Transcribe al pie de la letra la parte del fragmento sobre Daesh que comienza en las palabras "Desde entonces, Turquía" y termina tras las palabras "turco a Siria.".

▶ Fragmento seleccionado:
__________________________________________________

A pesar del duro revés sufrido por Daesh en Mosul, todavía quedan 3.500 milicianos en Raqa, Siria, hasta donde llegaron entre 1.000 y 1.500 combatientes huyendo de Irak.
El debilitamiento actual de Daesh lo llevó a unir fuerzas con otros grupos integristas de extracción suní en Siria como el Frente Fatá al Sham, ahora integrado en la coalición de Hay'at Tahrir al-Sham (organización para la liberación del Levante), otrora integrante de Al Qaeda.
Otro actor relevante en el combate al terrorismo de Daesh es Turquía, país que mantuvo una actitud ambigua en 2014 y primer semestre del 2015 con respecto a la actividad de este grupo terrorista hasta que sintió el zarpazo del Estado Islámico con el atentado al aeropuerto de Estambul en julio 2015.
Desde entonces, Turquía endureció el control en sus fronteras, lo que ocasionó una reducción importante en el número de milicianos que cruzan desde suelo turco a Siria.
Daesh podría ahora intensificar los atentados en territorio europeo a través de los yihadistas retornados.
Las agencias de seguridad no siempre comparten la información de la que disponen y se encuentran desbordadas, razón por la que será difícil que puedan implementar un seguimiento minucioso a sus nacionales que regresan de Siria o Irak.

__________________________________________________

▶ Listado de datos:
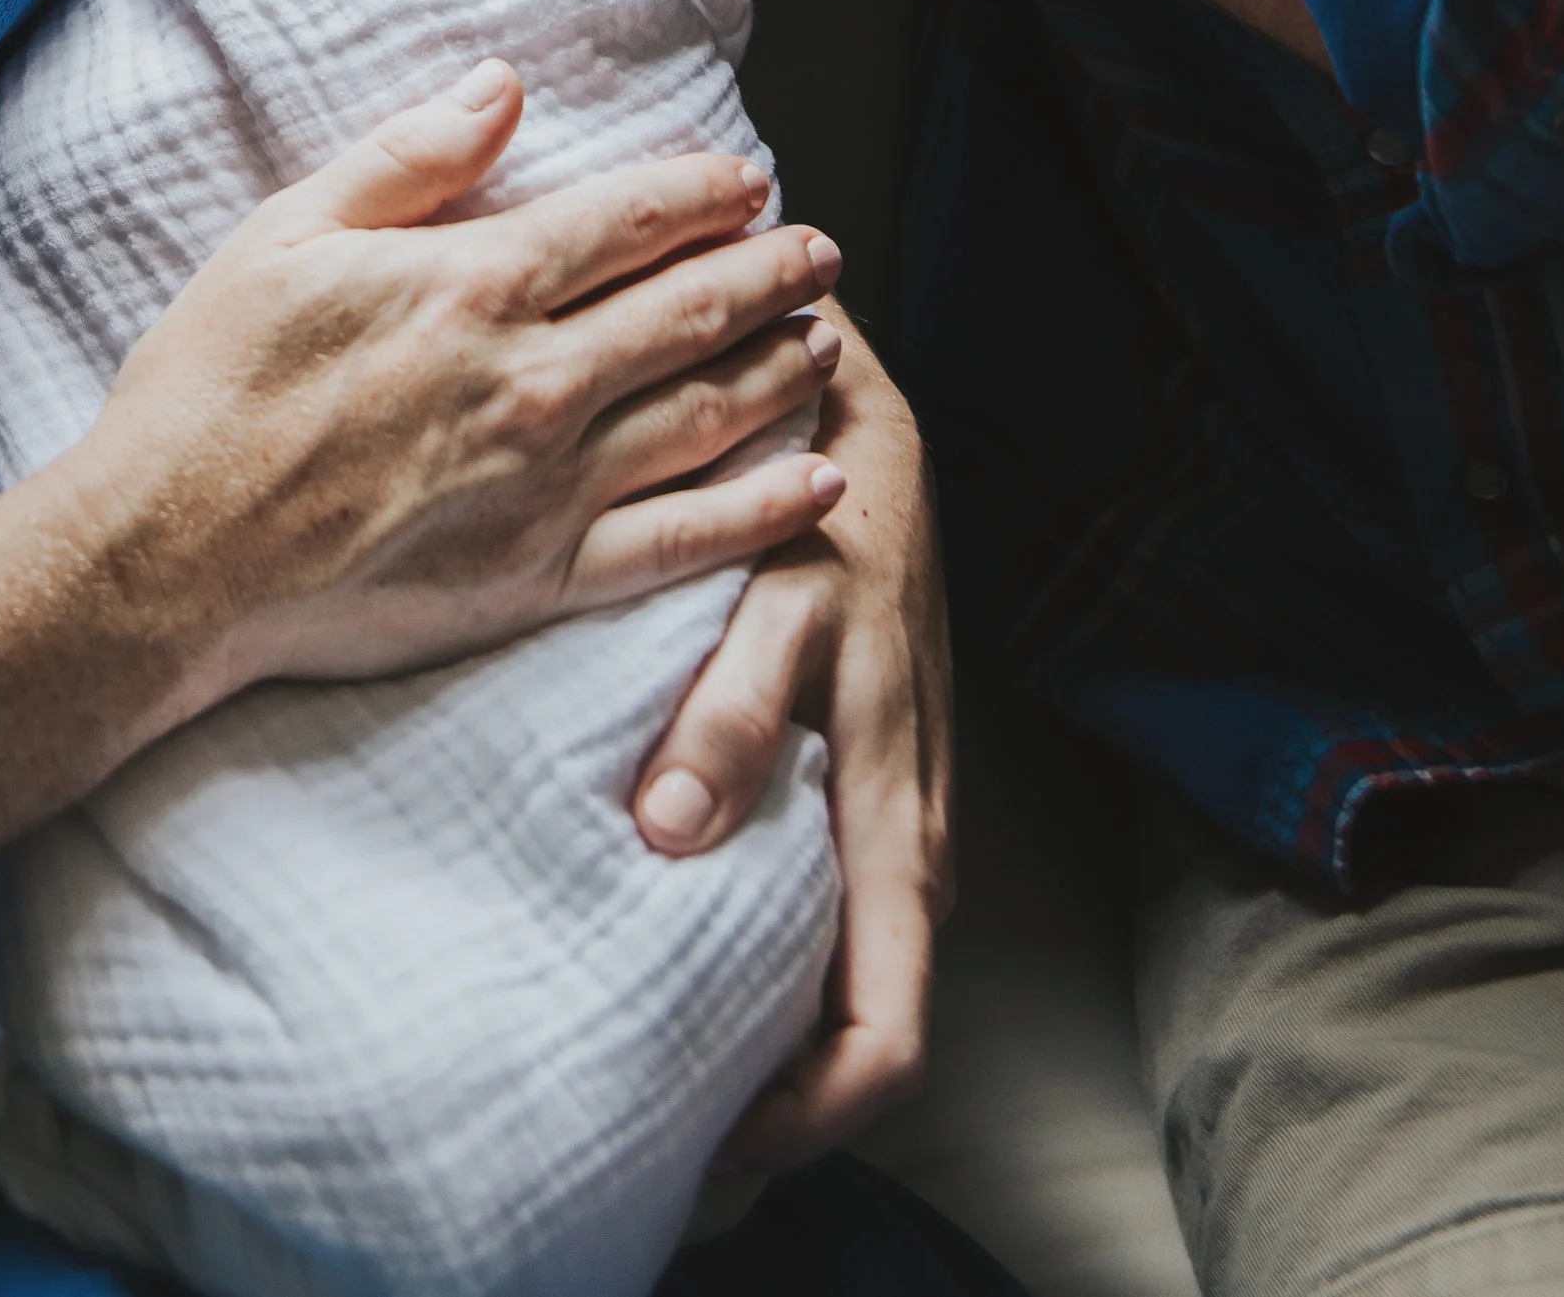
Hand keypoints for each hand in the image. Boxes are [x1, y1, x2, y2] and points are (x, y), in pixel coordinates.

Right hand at [77, 62, 849, 701]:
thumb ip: (409, 158)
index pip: (626, 221)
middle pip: (688, 312)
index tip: (750, 179)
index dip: (700, 194)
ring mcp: (547, 487)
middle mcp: (532, 380)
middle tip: (821, 252)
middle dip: (768, 273)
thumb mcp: (287, 235)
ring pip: (705, 417)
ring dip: (779, 371)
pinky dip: (763, 511)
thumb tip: (504, 85)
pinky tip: (817, 483)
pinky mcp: (539, 581)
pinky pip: (682, 543)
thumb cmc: (212, 387)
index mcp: (473, 284)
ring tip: (827, 343)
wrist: (166, 560)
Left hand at [633, 317, 950, 1162]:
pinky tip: (683, 945)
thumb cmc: (817, 498)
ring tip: (652, 1066)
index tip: (704, 1155)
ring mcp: (899, 807)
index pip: (885, 1041)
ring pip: (849, 972)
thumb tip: (672, 836)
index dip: (807, 1127)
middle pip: (866, 1033)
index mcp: (896, 816)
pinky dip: (770, 954)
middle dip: (776, 1109)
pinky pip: (834, 904)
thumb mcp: (779, 596)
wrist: (854, 408)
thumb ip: (733, 711)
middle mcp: (911, 832)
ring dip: (769, 1035)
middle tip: (653, 1143)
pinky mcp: (871, 770)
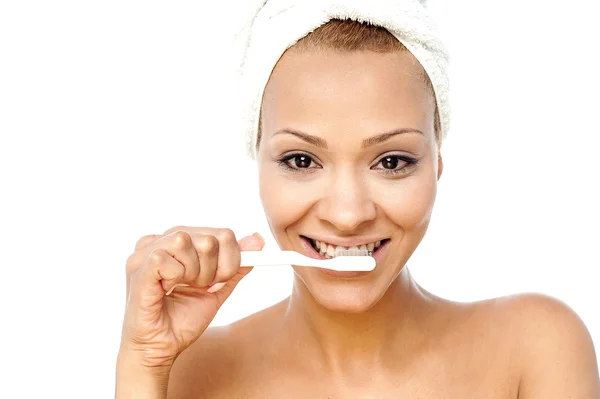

__________________________________________________

▶ Respuesta escrita:
Desde entonces, Turquía endureció el control en sus fronteras, lo que ocasionó una reducción importante en el número de milicianos que cruzan desde suelo turco a Siria.